The asymmetry is real, but it is option-like, not safe: the downside is permanent capital impairment if the self-funding model breaks; the upside needs contracts that haven’t yet been signed.
Risks
- The 2030 cliff. The profit engine has a defined end date; the replacement isn’t proven.
- Conversion risk. SAWsense feasibility-to-NRE-to-production has slipped repeatedly; “shortly” has a poor track record here.
- Revenue quality. Part of SAWsense revenue is grant income, not commercial sales — the underlying paid run-rate is lower than the headline, so “growth” needs reading carefully.
- Cash. Thin net cash, negative FCF, a facility being drawn, stretched receivables. A further slip raises dilution risk.
- Customer concentration / cyclicality. iTrack is FX- and mining-cycle exposed; Translogik leans on tyre majors who just pulled back.
- Liquidity. ~£7.3m micro-cap, 90th-percentile volatility — position-size accordingly.
- Credibility. Repeated downgrades have trained the market to disbelieve guidance, including the company’s own.
What I’m watching (the catalysts)
- Signed contracts, not pipeline. The Chairman flagged imminent wins at the IMC — an RNS naming a contracted SAWsense production order (especially in robotics or aerospace) is the single biggest re-rating trigger.
- The ex-iTrack EBIT line. At the September 2026 finals, the number that matters is segmental profitability excluding iTrack. Any narrowing of that ~£2m loss is the proof the model is turning.
- Commercial vs grant revenue. Evidence that the paid SAW run-rate — not grant income — is what’s growing.
- Cash & the facility. Whether the July collections reverse the year-end working-capital dip as promised, and whether the £900k facility is enough.
- iTrack run-rate. Confirmation that ~£2m is the stable base, not a step on the way down.
Conclusion — speculative, but interesting again
When I sold at ~120p, the story was being priced for flawless execution it then failed to deliver. At 48p, the opposite has happened: the market is pricing little beyond an iTrack royalty in run-off. The truth is in between. This is a genuinely high-quality piece of sensor IP attached to a finite cash engine, run by a capable board, but it is pre-inflection, cash-thin and on a 2030 clock — a special situation, not a sleep-at-night compounder.
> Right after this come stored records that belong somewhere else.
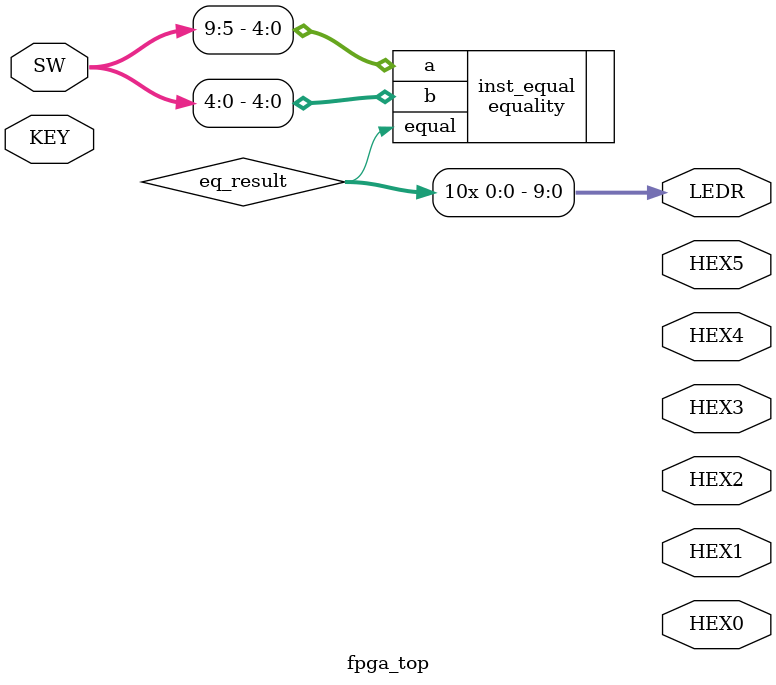
<source format=sv>
module fpga_top
(
    input  [1:0] KEY,
    input  [9:0] SW,

    output [9:0] LEDR,

    output [7:0] HEX0,
    output [7:0] HEX1,
    output [7:0] HEX2,
    output [7:0] HEX3,
    output [7:0] HEX4,
    output [7:0] HEX5,
);

    wire eq_result;

    equality inst_equal
    (
        .a     ( SW[9:5]   ),
        .b     ( SW[4:0]   ),
        .equal ( eq_result ),
    );

    assign LEDR = { 10 { eq_result } };

endmodule

</source>
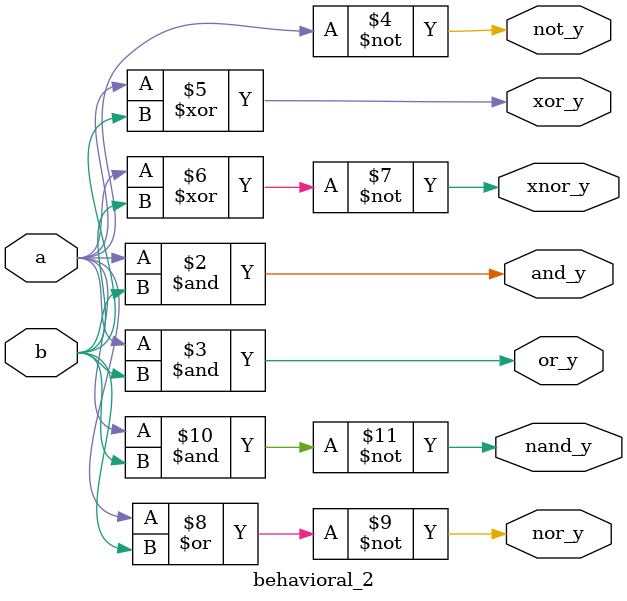
<source format=v>
`timescale 1ns / 1ps
module behavioral_2(input a,b,
output reg and_y,
output reg or_y,
output reg not_y,
output reg xor_y,
output reg xnor_y,
output reg nor_y,
output reg nand_y);

always@(*)begin
and_y=a&b;
or_y=a&b;
not_y=~a;
xor_y=a^b;
xnor_y=~(a^b);
nor_y=~(a|b);
nand_y=~(a&b);
end





endmodule

</source>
The deliberate rebasing of guidance to “highly likely” is, to me, a mild positive — it’s the sort of move a board makes when it wants the next update to beat, and when it can see contracts close enough to mention. If those wins land, the ex-iTrack line starts to turn and the asymmetry pays. If they keep slipping, the royalty melts and the equity gets squeezed.
That’s why I’m treating it as a starter-sized, speculative position with adds reserved for contracted-revenue confirmation rather than a conviction buy today. The thing that flips it from “watch” to “back the truck up” is simple and binary: a signed production contract.
This is my personal analysis for educational purposes and is not investment advice or a recommendation to buy or sell. I may hold a position in the securities mentioned. Micro-cap shares are illiquid and can fall sharply; do your own research and consider professional advice. Forecast figures are drawn from company RNS and broker research; the fair value, rating and any price targets in this note are my own.